Asana is to 2012 what Microsoft was to 1982
OK, I’ll admit it. I’m an Asana fanboy. I’ve used a bunch of stuff to track personal and professional projects over the years. David Allen’s GTD plug-in for Outlook back in the day. Basecamp. RememberTheMilk. Various story tracking apps. While I liked all of these apps (at least at the time) none of them particularly resonated with me.
About a month ago I started using Asana and while I’ll stop short of saying it’s perfect software (there are a few things about it that drive me a little nuts at times) I will state for the record that I’m a raging fan. And while I was only six years old in 1982 when Microsoft was making its big splash in the market, from what I’ve read about that point in history it seems as if there are a lot of parallels between Asana today and Microsoft three decades ago.
Asana feels to me like it could become the next-generation operating system for business.
Why? Here are a few reasons to kick off the conversation:
Versatility – Prior to hopping on Asana we were using various apps at Entelo: Something for tracking non-technical projects, a story tracker, a bug tracker, a sales pipeline tool and a CRM app. It’s early so check back in a few months but as of right now we’re looking at consolidating four of those things into Asana. The only one we’re stopping short of is CRM but it’s not inconceivable that Asana could end up being our CRM system at some point.
For an early-stage company Asana has astounding versatility as can be seen in its best practice videos on Asana as a lightweight CRM, as an Applicant Tracking system and as a bug tracker. It may not be a perfect tool for each of those things but you know what else isn’t perfect? Switching between apps to handle a lot of things that have similar core functionality (pipelines, milestones, to-do management, etc.)
Speed – Damn, Asana is fast. Part of this is due to Luna, their in-house framework for writing web apps that they built to support Asana. It’s literally the fastest web app I’ve ever touched.
But it’s not just that. It’s also the power features of Asana that allow you to fly around the app.

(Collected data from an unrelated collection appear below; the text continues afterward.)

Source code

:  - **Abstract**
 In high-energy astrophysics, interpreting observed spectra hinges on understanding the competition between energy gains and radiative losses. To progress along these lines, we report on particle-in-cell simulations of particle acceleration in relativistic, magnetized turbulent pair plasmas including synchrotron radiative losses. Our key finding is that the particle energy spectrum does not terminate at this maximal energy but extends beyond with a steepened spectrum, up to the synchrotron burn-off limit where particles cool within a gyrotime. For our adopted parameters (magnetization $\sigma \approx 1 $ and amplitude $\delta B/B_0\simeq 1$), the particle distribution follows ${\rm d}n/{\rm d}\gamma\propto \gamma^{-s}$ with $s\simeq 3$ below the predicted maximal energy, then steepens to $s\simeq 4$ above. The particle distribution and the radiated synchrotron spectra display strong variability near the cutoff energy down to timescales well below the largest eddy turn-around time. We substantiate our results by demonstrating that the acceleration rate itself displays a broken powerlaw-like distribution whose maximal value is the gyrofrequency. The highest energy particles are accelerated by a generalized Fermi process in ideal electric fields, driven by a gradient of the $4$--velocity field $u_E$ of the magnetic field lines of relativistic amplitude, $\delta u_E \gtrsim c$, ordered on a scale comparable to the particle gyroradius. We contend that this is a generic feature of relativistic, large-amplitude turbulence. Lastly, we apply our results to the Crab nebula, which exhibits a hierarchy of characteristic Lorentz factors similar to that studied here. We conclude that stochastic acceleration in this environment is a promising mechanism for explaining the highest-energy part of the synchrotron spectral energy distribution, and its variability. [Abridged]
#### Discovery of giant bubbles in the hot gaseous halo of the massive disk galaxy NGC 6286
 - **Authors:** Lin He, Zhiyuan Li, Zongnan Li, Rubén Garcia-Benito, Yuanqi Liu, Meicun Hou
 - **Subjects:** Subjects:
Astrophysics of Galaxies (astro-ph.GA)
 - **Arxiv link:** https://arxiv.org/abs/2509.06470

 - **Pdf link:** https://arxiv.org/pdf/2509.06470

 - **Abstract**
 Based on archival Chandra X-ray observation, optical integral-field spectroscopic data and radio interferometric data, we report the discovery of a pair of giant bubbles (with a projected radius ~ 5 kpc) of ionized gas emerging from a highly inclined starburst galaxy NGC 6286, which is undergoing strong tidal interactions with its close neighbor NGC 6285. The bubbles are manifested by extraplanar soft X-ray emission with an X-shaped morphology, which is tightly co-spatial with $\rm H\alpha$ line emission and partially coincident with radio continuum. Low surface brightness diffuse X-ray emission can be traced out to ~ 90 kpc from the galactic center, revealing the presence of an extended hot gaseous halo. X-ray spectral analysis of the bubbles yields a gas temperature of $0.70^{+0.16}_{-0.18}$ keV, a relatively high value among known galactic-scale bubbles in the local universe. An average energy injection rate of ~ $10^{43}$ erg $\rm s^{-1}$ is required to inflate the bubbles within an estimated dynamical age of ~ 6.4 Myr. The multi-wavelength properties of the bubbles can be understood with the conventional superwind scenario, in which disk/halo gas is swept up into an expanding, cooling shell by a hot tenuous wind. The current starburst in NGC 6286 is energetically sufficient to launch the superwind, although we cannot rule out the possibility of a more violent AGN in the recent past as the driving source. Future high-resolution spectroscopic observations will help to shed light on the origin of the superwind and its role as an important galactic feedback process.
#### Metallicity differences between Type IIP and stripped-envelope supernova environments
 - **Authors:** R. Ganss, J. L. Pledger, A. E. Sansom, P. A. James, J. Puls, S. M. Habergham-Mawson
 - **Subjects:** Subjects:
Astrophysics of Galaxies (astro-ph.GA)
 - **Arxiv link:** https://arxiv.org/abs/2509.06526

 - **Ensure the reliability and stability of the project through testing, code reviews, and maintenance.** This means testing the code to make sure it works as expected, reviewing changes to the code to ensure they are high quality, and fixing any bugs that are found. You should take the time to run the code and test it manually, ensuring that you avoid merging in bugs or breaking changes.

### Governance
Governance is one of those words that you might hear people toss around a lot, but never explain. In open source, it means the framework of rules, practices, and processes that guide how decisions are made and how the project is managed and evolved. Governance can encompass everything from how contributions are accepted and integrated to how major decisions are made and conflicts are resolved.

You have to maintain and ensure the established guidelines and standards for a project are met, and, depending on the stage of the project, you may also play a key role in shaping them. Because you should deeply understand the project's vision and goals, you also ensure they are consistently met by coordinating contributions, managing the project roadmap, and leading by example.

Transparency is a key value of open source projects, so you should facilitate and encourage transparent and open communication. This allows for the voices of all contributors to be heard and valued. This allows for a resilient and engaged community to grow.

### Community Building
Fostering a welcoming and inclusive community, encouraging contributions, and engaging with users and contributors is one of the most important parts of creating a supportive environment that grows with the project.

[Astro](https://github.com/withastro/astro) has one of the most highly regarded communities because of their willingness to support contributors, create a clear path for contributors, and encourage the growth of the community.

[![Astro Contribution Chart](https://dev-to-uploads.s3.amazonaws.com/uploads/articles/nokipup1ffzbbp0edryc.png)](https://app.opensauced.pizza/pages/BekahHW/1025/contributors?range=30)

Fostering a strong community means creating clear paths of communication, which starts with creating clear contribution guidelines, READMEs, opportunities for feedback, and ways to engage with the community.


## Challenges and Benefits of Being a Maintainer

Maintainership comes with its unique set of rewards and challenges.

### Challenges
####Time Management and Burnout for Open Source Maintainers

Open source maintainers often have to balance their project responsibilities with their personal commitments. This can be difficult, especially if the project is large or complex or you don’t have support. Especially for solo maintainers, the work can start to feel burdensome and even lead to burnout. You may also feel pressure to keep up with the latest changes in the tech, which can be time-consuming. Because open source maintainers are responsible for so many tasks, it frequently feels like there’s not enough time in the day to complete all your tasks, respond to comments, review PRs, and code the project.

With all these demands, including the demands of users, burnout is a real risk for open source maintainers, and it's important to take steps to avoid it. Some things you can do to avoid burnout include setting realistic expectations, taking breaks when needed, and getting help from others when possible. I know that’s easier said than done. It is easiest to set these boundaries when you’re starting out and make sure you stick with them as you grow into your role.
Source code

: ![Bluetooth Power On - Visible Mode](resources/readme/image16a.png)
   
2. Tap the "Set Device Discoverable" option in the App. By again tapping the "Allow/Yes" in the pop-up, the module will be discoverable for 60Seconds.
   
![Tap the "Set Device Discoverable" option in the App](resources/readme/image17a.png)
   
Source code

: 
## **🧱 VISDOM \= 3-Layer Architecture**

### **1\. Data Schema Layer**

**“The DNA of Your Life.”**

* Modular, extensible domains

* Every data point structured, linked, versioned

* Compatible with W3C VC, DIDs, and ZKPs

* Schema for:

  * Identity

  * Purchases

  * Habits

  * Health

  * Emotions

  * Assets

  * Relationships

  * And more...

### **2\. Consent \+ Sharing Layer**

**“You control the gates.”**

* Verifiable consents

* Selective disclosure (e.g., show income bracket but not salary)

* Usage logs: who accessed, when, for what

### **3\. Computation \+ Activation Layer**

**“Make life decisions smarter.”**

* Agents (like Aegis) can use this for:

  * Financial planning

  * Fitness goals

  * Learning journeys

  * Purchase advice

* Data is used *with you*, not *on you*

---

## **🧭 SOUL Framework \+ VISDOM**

I’m a massive keyboard shortcut fan and would prefer to never use a mouse or trackpad if I didn’t have to. I’ve yet to find anything in Asana that requires me to use the mouse and that’s huge from a productivity standpoint.
Ease of Use – We onboarded a few people onto Asana in the last week and one of the immediate responses was “it’s really easy to use” which you typically don’t hear from people when you’re rolling out powerful software. One of our team members said it best, “Asana helps me stay more organized”. That’s a beautiful thing to hear as someone running a rapidly-scaling startup and gives me a lot of confidence that we can indeed build our business on it.
Admittedly it’s early. Maybe Asana won’t live up to the hype but so far, so good. And I think these guys have a massive vision for how they can change the world. It’s going to be fun to watch. And participate.
(Note: I don’t know anyone at Asana. This is purely me speaking as a fan of the software.)
(Note: When I say Microsoft, I distinctly mean the Microsoft of the early days. If anything, the Microsoft of today is the anti-Asana.)